• Patan dhoka, Lalitpur, Nepal
  • Raconteurs sing songs of love

    12.11.2013

    Laxmi Murthy

    Hri weaves magic with love legends in Burkina Faso, recounts Laxmi Murthy.

    This year, the Prince Claus Fund Network Partners had the privilege of becoming part of a wonderful creative process in Burkina Faso. Hosted in the Bougsemtenga district of Ouagadougou, by Compagnie Falinga, one of the PCF Network Partners the “Mini Recreatrale” was conceptualised on the lines of the Recreatrales, one of the biggest and most unique theatre festivals in Africa. The vision was the same: to create theatres close to the citizens and help initiate a social dialogue. Each Network Partner brought with them their inimitable culture, art and literature. From Syria, Dox Box showcased documentary films and the Museum of Antioquia held a workshop with children who articulated their vision of what heritage meant to them. Alta Tecnologia Andina (ATA) from Peru created an installation of the sea and sea creatures, while San Art from Vietnam shared an audio installation of market sounds from across the globe. The family portraits put together by the Arab Image Foundation from Beirut had strong resonances with the local community. Likewise, the mini-library set up by International Alliance of Independent Publishers saw children from the community flocking to read, while workshops with them drew out their creativity. The Tirana Institute of Contemporary Art, Albania, had children using their creativity on gourds, to envision the “dream city” – on the clouds!

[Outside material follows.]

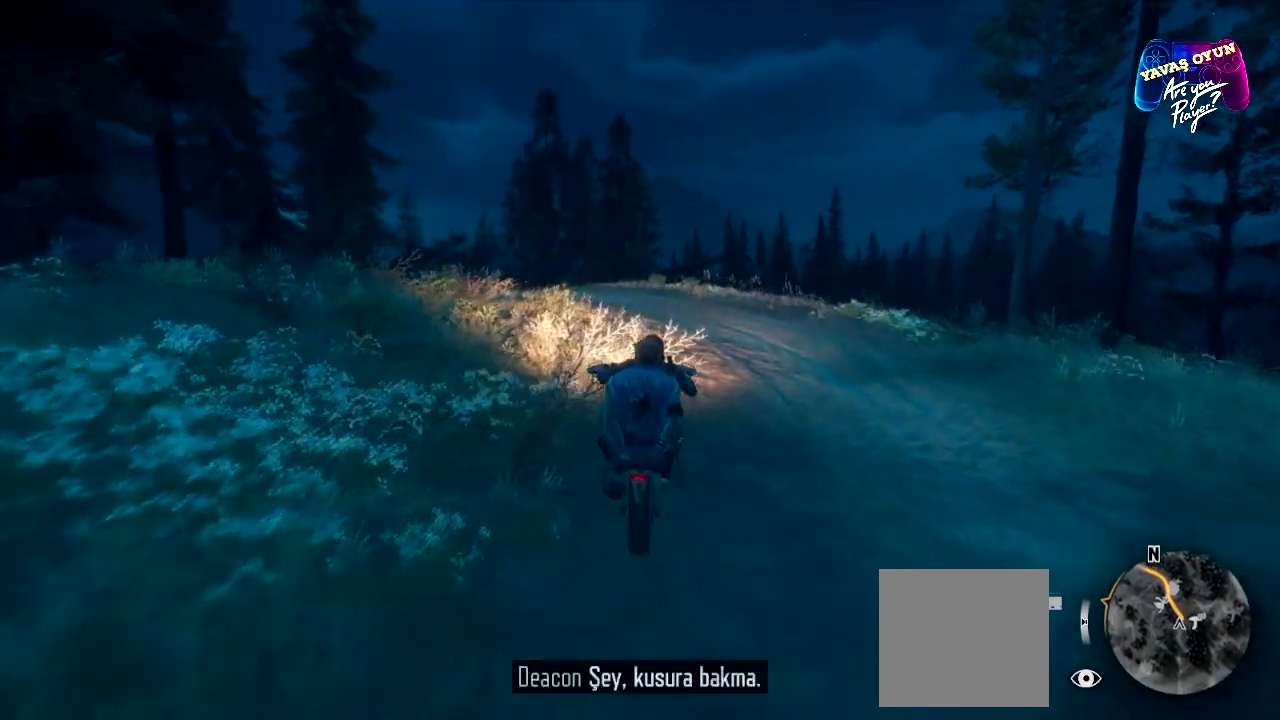
{"buttons": [], "left_stick": "center", "right_stick": "center", "events": [[33, "left_stick", "left"], [333, "left_stick", "center"]]}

    The Hri Institute’s oral history initiative “Love: The Stuff of Legends, the Stuff of Daily Life”was premised on the belief that everybody has a love story. Some keep it close to their hearts; some write about it; some sing; and some compose poetry. Some die with secrets, and their legends live on. Tales of overwhelming love thwarted by the forces of societal constraint and circumstance are a staple across Southasia, all the way from the mountains of Afghanistan to the coast of Sri Lanka. Even as the unrequited love shared by two individuals is the focal point of these stories, they can be read at a number of levels. To begin with, they contain a wealth of information on the cultural norms and compulsions of the times; ranging from the laws of inheritance, the societal view of outsiders, the nature of the people’s relation with their rulers, to the societal, community and familial hierarchy of the times, among other issues.

    At the Mini Recreatrale in Ouagadougou, we decided to create a space where people could come and tell their love stories – their own, or stories they have heard, stories that have gone down as legend. The stories were sung, narrated and performed, and the recordings (audio and video) were played back in the same space and well as documented for an archive. The vibrant story telling session began with Boukary Tarnagda related a Mossi story in French, about incestuous love between a brother and sister. The audience listened enthralled as Boukary’s lilting voice transported them to the burning jungles where a defiant Sarata throws herself into the forbidden relationship that ultimately destroys her entire clan. Pascalina Ouedrago’s enchanting story in the Morey language about love that bloomed in the first days of the world had the listeners demanding more.  And Ouedrago Wilfred’s timeless story of a wife’s unconditional love for her husband exposed fissures in the family that most of us are familiar with. What was striking was the universality of the narratives, the common threads that describe the human condition the world over. The expressions of love, longing, despair or jealously might vary, but the identification with these emotions cut across cultural and national barriers. The process of playing back the narratives to the community on a TV screen in the courtyard of a house in Bousemtenga, was an exercise in simultaneously contributing to and deriving from the public and personal archive of memory.